• Problem details: Show every line from the entries that follow which holds the word "index".
-----
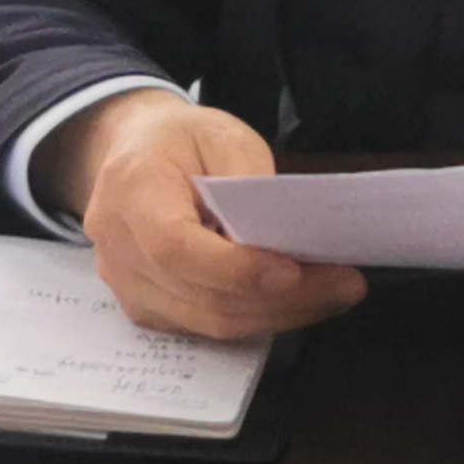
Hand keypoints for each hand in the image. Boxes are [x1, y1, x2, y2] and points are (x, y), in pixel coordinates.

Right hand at [40, 87, 365, 341]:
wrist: (131, 153)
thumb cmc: (179, 140)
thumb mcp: (221, 136)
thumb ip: (248, 184)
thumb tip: (283, 238)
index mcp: (132, 194)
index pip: (177, 249)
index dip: (235, 270)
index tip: (293, 272)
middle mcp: (119, 253)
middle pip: (201, 298)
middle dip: (280, 299)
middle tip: (344, 284)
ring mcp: (128, 289)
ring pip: (209, 323)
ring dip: (278, 315)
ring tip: (334, 293)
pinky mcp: (148, 309)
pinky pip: (205, 327)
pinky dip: (257, 318)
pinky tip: (298, 300)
-----
• Solution for this exercise:
index mcp: (132, 194)
index pip: (177, 249)
index dip: (235, 270)
index tip: (293, 272)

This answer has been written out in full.